Tous les films ne se déroulent pas comme prévu, et pour Orlando Bloom, sa collaboration sur le film historique Kingdom of Heaven l’a aidé à compenser son expérience plus difficile sur Troie, confie-t-il à Yahoo UK.
L’épopée religieuse bien-aimée de Ridley Scott suit les péripéties de Bloom dans le rôle de Balian, un forgeron qui rejoint les croisés pour défendre Jérusalem contre le sultan Ayyubide Saladin. Dans ce film, l’acteur a eu l’opportunité d’incarner un personnage à la fois “héroïque” et “sincère”, ce qui contrastait avec le personnage de Pâris dans l’adaptation du mythe grec de la guerre de Troie, un rôle que Bloom a trouvé difficile à interpréter.

Orlando Bloom dans le rôle de Balian dans Kingdom of Heaven, un film historique qu’il a apprécié plus que Troie. (Globe Photos)
“Ridley est un véritable artiste, il utilise les caméras comme des pinceaux,” indique Bloom à propos de Scott. “Je pense qu’il est même peintre, mais il inspire les gens à donner le meilleur d’eux-mêmes pour créer quelque chose d’authentique, de sincère et de réel. Black Hawk Down est sans doute l’un des grands films de guerre, et il sait s’entourer de personnes talentueuses.”
“Il y avait tant de jeunes talents dans ce film, nous étions tous si jeunes. Chacun a par la suite connu des carrières remarquables. Quand j’ai eu de nouveau l’opportunité de travailler avec lui, je venais de terminer Troie et je me suis dit que Pâris était un vrai défi pour moi.”
Bloom poursuit : “Je me souviens d’avoir été casté pour Troie. J’étais un peu sceptique, je devais me prosterner devant mon frère, mais c’est emblématique. Puis j’ai eu la chance d’incarner Balian, ce chevalier au caractère héroïque, sincère et spirituel, avec une histoire épique.”

L’acteur se remémore avec plaisir ses collaborations avec Ridley Scott, le qualifiant de véritable artiste. (Globe Photos)
Kingdom of Heaven a été une expérience bien plus enrichissante pour Bloom, qui réfléchit à sa carrière à l’approche de la sortie de son nouveau film, The Cut.
Se remémorant le film de 2005 lors d’une interview pour Role Recall, l’acteur explique : “Nous avions un immense décor au Maroc. Nous étions dans trois lieux différents — d’abord en Espagne, qui était remarquable au début, puis nous avons déménagé à Ouarzazate où un gigantesque décor avait été construit.”
“C’était à peu près la taille de quatre terrains de football, c’était incroyable. Je pense qu’ils utilisent encore ce lieu pour d’autres films, mais de manière différente. C’était Arthur Max qui était le designer de décor et il a créé ce monde. Nous avons également été à Essaouira, qui était une autre belle localisation.”

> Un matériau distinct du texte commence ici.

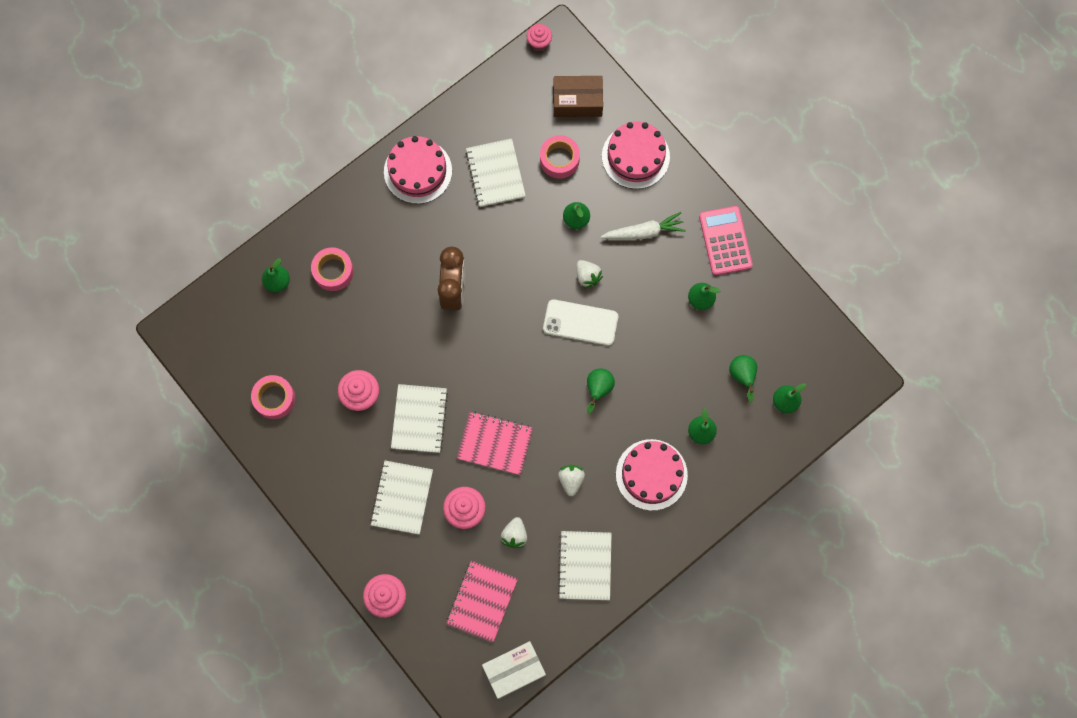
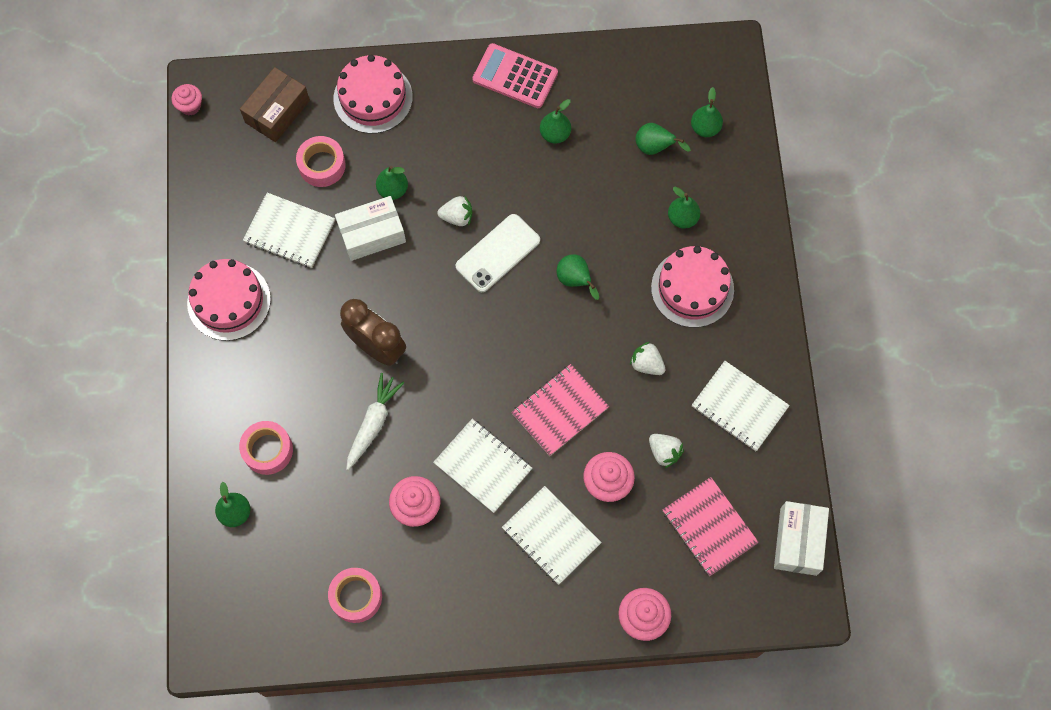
camera: 55 degrees left, 5 degrees down
(533, 229) = (372, 234): none -> white box
(644, 232) = (452, 139): white carrot -> white carrot (373, 423)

L’échelle épique de Kingdom of Heaven a été d’une grande importance pour Orlando Bloom. (PA)
“À l’époque, nous ne faisions pas vraiment appel aux fonds bleus. Tout était très authentique, tout était fait en direct. Ces grands châteaux où l’on lançait des pierres sont tous construits pour fonctionner. C’était vraiment quelque chose de grandiose.”
Bloom se souvient particulièrement de l’ampleur des films de Scott : “C’était un véritable cinéma épique, d’une manière exceptionnelle. J’avais appris à monter à cheval sur Le Seigneur des Anneaux, ce qui était crucial dans Kingdom of Heaven, entrer en bataille, revêtir des armures… c’était un rêve devenu réalité.”
Une interview complète d’Orlando Bloom sera diffusée plus tard cette semaine. The Cut sortira en salles au Royaume-Uni le vendredi 5 septembre, et Kingdom of Heaven est disponible sur Disney+.
Bon à savoir
- Kingdom of Heaven a été tourné dans des décors majestueux au Maroc, offrant un cadre unique qui a contribué à son authenticité.
- Ridley Scott est reconnu pour son approche artistique et immersive dans ses films, impliquant souvent des effets pratiques au lieu de recourir aux technologies CGI modernes.
- Bloom a eu un cheminement intéressant dans sa carrière, ses expériences sur différents films influençant son développement en tant qu’acteur.
Cette réflexion sur l’expérience cinématographique soulève des questions sur l’évolution du film moderne. Alors que la technologie continue de redéfinir les possibilités visuelles, peut-être pourrions-nous devoir questionner l’importance des décors pratiques par rapport aux effets numériques, et comment cela influence la connexion émotionnelle que le public a avec l’œuvre cinématographique.